University of Pittsburgh researcher Alexander Star, in collaboration with California-based company Nanomix, Inc., has developed devices made of carbon nanotubes that can detect mutated genes that may cause hereditary diseases.

This approach to detecting gene mutations increases the speed of detection in comparison to conventional techniques. It will also dramatically decrease the cost and inconvenience associated with this type of genetic detection.

“The development of this type of technology will enable label-free detection of mutated DNA sequences,” said Star, an assistant professor of chemistry at the University of Pittsburgh.

Carbon nanotubes are cylindrical carbon molecules with innovative properties that make them potentially useful in a wide variety of applications. These include nano-electronics, optics, and now, detection of genetic mutations, as shown by Star and colleagues. Carbon nanotubes are only a few nanometers wide — they span the width of a molecule of DNA. This makes them highly compatible with DNA, allowing sensitive detection. Carbon nanotubes exhibit extraordinary strength and unique electrical properties, and are efficient conductors of heat.

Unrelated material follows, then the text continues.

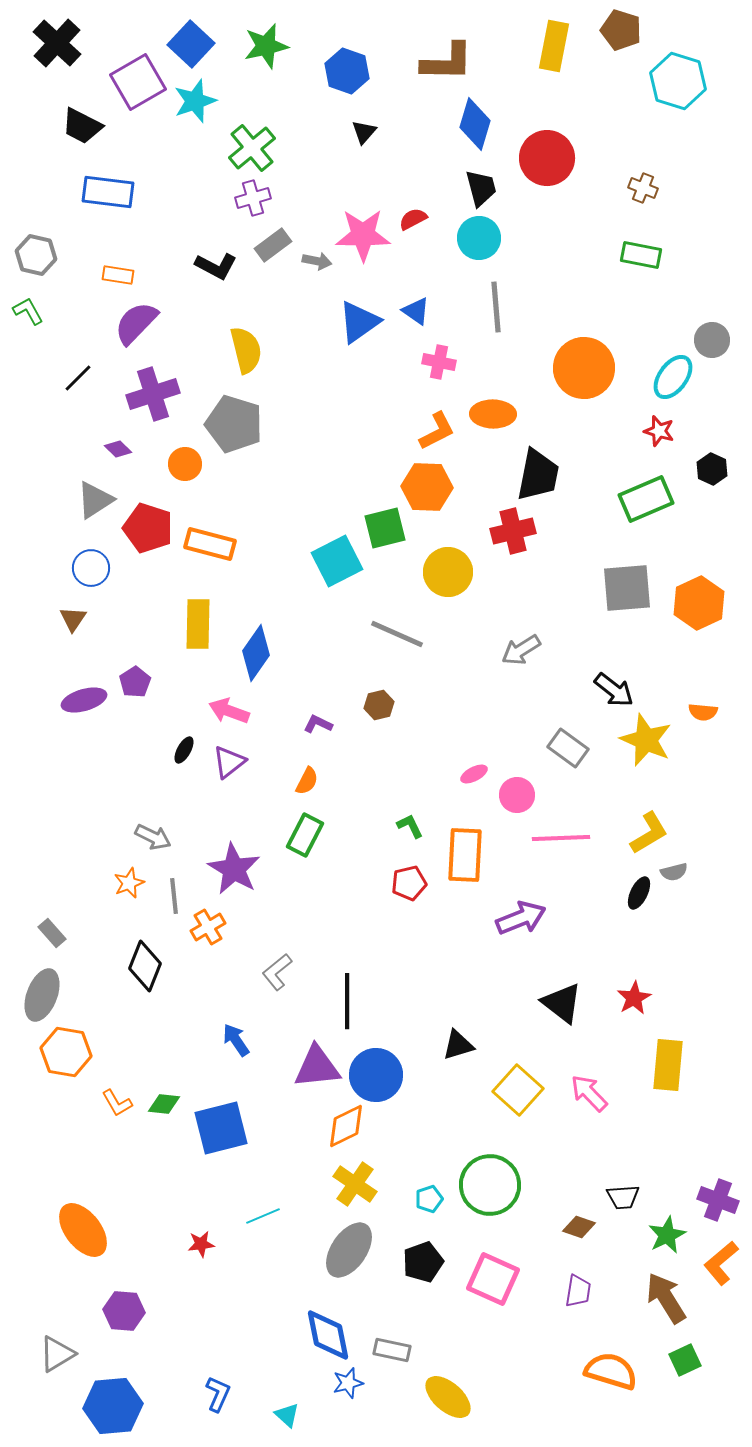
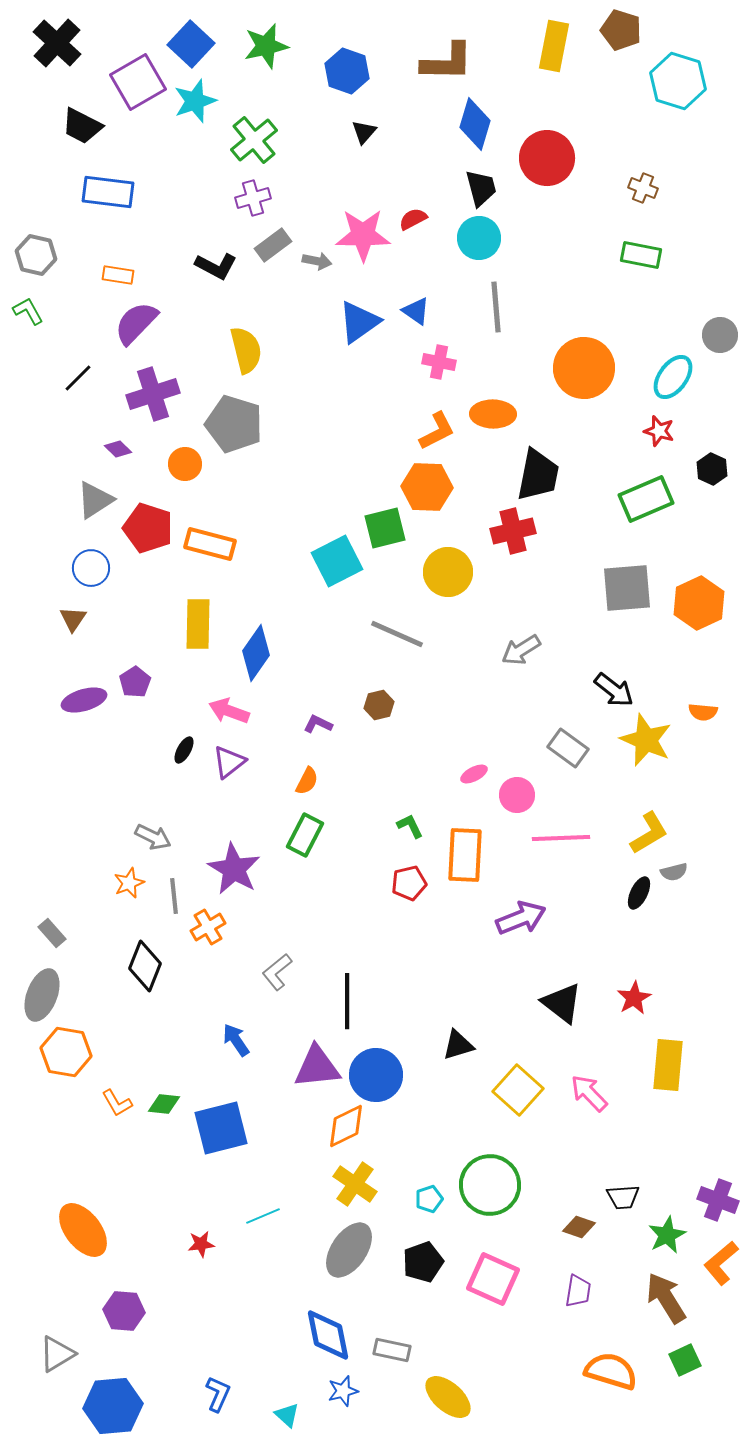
green cross at (252, 148): moved 2 px right, 8 px up
gray circle at (712, 340): moved 8 px right, 5 px up
blue star at (348, 1383): moved 5 px left, 8 px down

The carbon nanotube device works by using the nanotubes’ electrical properties to detect unusual mutations in DNA. The device is a network of single-walled carbon nanotubes (SWNTs) deposited onto interdigitated electrodes. They are used to make conductance measurements. DNA sequences bind to the surface of the SWNTs; hybridization — the matching of DNA to its complementary strands — is electronically measured by changes in conductivity. “Simply put, healthy DNA and mutated DNA will give different electronic responses when hybridization occurs,” Star said.

The nanotube device was used to find a particular mutation in hereditary hemochromatosis, an inherited disorder that increases the amount of iron that the body absorbs from the gut. The iron is then deposited in excess in a variety of organs. Most commonly, excess iron in the liver causes cirrhosis, which may develop into liver cancer. Iron deposits in the pancreas can result in diabetes.

The nanotube device will be able to detect many other kinds of disease-related genes. “This type of technology will help in the detection of any single-gene genetic disorder, for example cystic fibrosis,” Star said. Cystic fibrosis is the number-one genetic killer among children and young adults, affecting one out of every 3000 children born.

Star was able to verify that his new device worked by detecting signature electronic responses when testing DNA. Fluorescent microscopy was also used to determine if DNA had attached to the nanotube surfaces and was successfully matched to its complementary DNA. “Normal, healthy DNA was fluorescently tagged, and when it binds [to the nanotube] it can be seen with a fluorescent microscope,” said Star. The electronic signal of the normal and mutated DNA can be corroborated with the presence or absence of a fluorescent signal.

The development of this type of technology holds many promises. “This type of SWNT technology will enable the development of handheld devices that will enable home testing, which will eliminate the need for time-consuming visits to doctors requiring specialized equipment and techniques,” said Star.

Star’s research was supported in part by the National Science Foundation’s Small Business Innovation Research program.